Rationale
Electrospray ionization Fourier transform ion cyclotron resonance mass spectrometry (ESI FT‐ICR MS) is an important analytical technique used for the elucidation of crude oil polar compounds at the molecular level, providing thousands of heteroatom compounds in a single analysis. Due to the high resolution, the complexity of data produced, and steps involved in spectra acquisition and processing, it is necessary to estimate its intermediate precision.
Methods
Intermediate precision was estimated for positive‐ and negative‐ion ionization modes (ESI(±)) using Composer® software for two Brazilian crude oil samples. The analytical parameters evaluated were the class distribution histogram, the double bond equivalent (DBE) distribution, and the DBE versus carbon number. The statistical parameters used to study the intermediate precision were calculated from the average, standard deviation, confidence interval (significance level at 5%), coefficient of variation (CV), intermediate precision limit (ISO 5725), and principal component analysis (PCA).
Results
Two crude oil samples (A and B) were analyzed, in triplicate, for seven consecutive days by ESI(±) FT‐ICR MS. The assigned class limit by ESI(+) for crude oil A was 0.42% (O2S[H] class) and for crude oil B was 0.04% (N2O2S[H] class). The assigned DBE intensity limits for the two crude oils were 0.04% for ESI(+) and 0.013% for ESI(−).
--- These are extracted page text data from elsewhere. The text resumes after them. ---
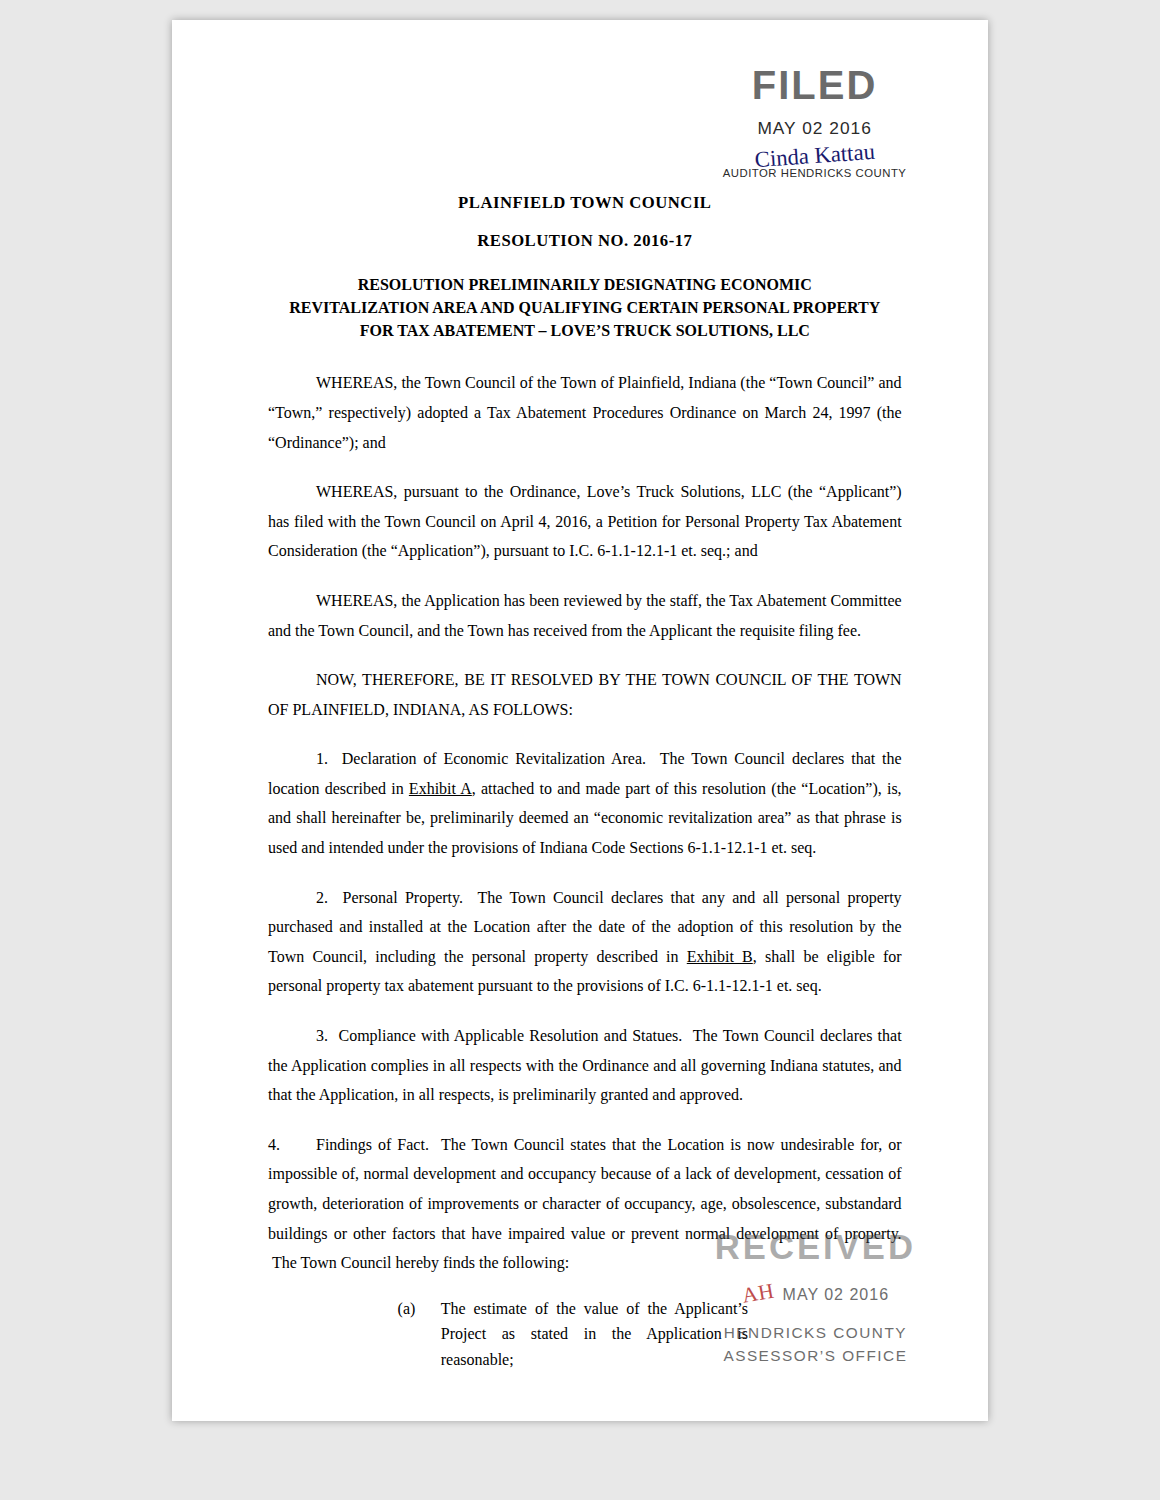FILED
MAY 02 2016
Cinda Kattau
AUDITOR HENDRICKS COUNTY
PLAINFIELD TOWN COUNCIL
RESOLUTION NO. 2016-17
RESOLUTION PRELIMINARILY DESIGNATING ECONOMIC
REVITALIZATION AREA AND QUALIFYING CERTAIN PERSONAL PROPERTY
FOR TAX ABATEMENT – LOVE’S TRUCK SOLUTIONS, LLC
WHEREAS, the Town Council of the Town of Plainfield, Indiana (the “Town Council” and “Town,” respectively) adopted a Tax Abatement Procedures Ordinance on March 24, 1997 (the “Ordinance”); and
WHEREAS, pursuant to the Ordinance, Love’s Truck Solutions, LLC (the “Applicant”) has filed with the Town Council on April 4, 2016, a Petition for Personal Property Tax Abatement Consideration (the “Application”), pursuant to I.C. 6-1.1-12.1-1 et. seq.; and
WHEREAS, the Application has been reviewed by the staff, the Tax Abatement Committee and the Town Council, and the Town has received from the Applicant the requisite filing fee.
NOW, THEREFORE, BE IT RESOLVED BY THE TOWN COUNCIL OF THE TOWN OF PLAINFIELD, INDIANA, AS FOLLOWS:
1. Declaration of Economic Revitalization Area. The Town Council declares that the location described in Exhibit A, attached to and made part of this resolution (the “Location”), is, and shall hereinafter be, preliminarily deemed an “economic revitalization area” as that phrase is used and intended under the provisions of Indiana Code Sections 6-1.1-12.1-1 et. seq.
2. Personal Property. The Town Council declares that any and all personal property purchased and installed at the Location after the date of the adoption of this resolution by the Town Council, including the personal property described in Exhibit B, shall be eligible for personal property tax abatement pursuant to the provisions of I.C. 6-1.1-12.1-1 et. seq.
3. Compliance with Applicable Resolution and Statues. The Town Council declares that the Application complies in all respects with the Ordinance and all governing Indiana statutes, and that the Application, in all respects, is preliminarily granted and approved.
4. Findings of Fact. The Town Council states that the Location is now undesirable for, or impossible of, normal development and occupancy because of a lack of development, cessation of growth, deterioration of improvements or character of occupancy, age, obsolescence, substandard buildings or other factors that have impaired value or prevent normal development of property. The Town Council hereby finds the following:
(a)
The estimate of the value of the Applicant’s Project as stated in the Application is reasonable;
RECEIVED
AHMAY 02 2016
HENDRICKS COUNTY
ASSESSOR’S OFFICE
The PCA for ESI(−) and ESI(+) modes presented better precision for crude oils B and A, respectively.
Conclusions
The most abundant classes and DBE of the majority class (i.e., with the highest intensity) are the parameters produced from the Composer® software that had the highest precision and can be used to estimate crude oil properties. The DBE values presented lower intermediate precision limit values (0.04%) than the assigned class values (0.4%). According to CV and PCA, ESI(+) was more precise for crude oil A (83% precision) and ESI(−) for crude oil B (84% precision).